─── Passage for review

[ceph-users] Re: About lost disk with erasure code

2023-12-26 Thread Janne Johansson
Den tis 26 dec. 2023 kl 08:45 skrev Phong Tran Thanh :
>
> Hi community,
>
> I am running ceph with block rbd with 6 nodes, erasure code 4+2 with
> min_size of pool is 4.
>
> When three osd is down, and an PG is state down, some pools is can't write
> data, suppose three osd can't start and pg stuck in down state, how i can
> delete or recreate pg to replace down pg or another way to allow pool to
> write/read data?


Depending on how the data is laid out in this pool, you might lose
more or less all data from it.

RBD images get split into pieces of 2 or 4M sizes, so that those
pieces end up on different PGs,
which in turn makes them end up on different OSDs and this allows for
load balancing over the'
whole cluster, but also means that if you lose some PGs on a 40G RBD
image (made up of 10k
pieces), chances are very high that the lost PG did contain one or
more of those 10k pieces.

So lost PGs would probably mean that every RBD image of decent sizes
will have holes in them,
and how this affects all the instances that mount the images will be
hard to tell.

──────
─── Data section

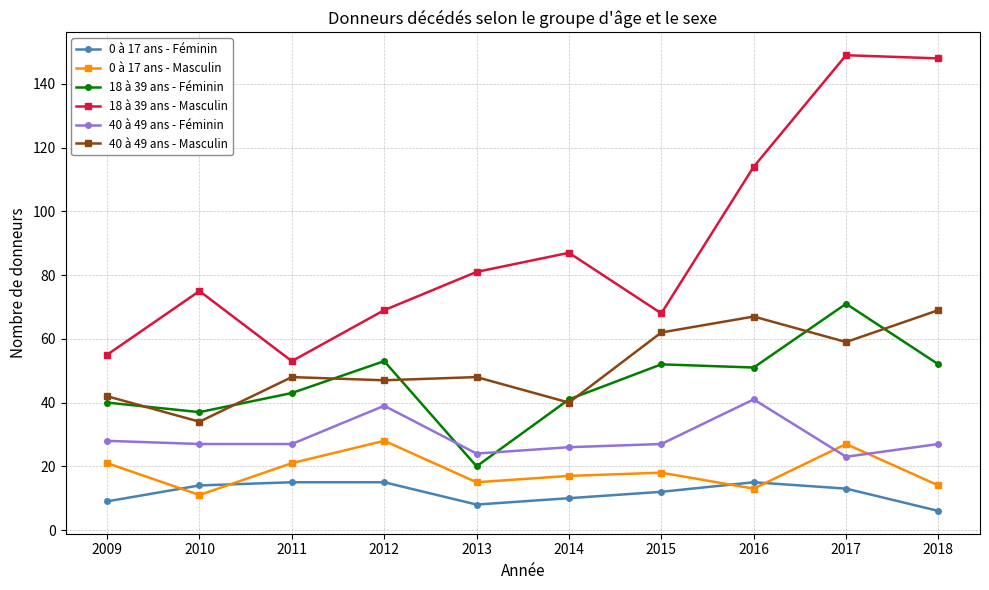

What is the sum of the 40 à 49 ans - Masculin values at 2018 and 2017?

128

──────

> Exercise aim
In the ceph-users reply about lost disks with erasure code, reproduce the stretch from "Depending on how" through "those 10k pieces.". Work from the ceph-users reply alone.

> Answer for the task
Depending on how the data is laid out in this pool, you might lose
more or less all data from it.

RBD images get split into pieces of 2 or 4M sizes, so that those
pieces end up on different PGs,
which in turn makes them end up on different OSDs and this allows for
load balancing over the'
whole cluster, but also means that if you lose some PGs on a 40G RBD
image (made up of 10k
pieces), chances are very high that the lost PG did contain one or
more of those 10k pieces.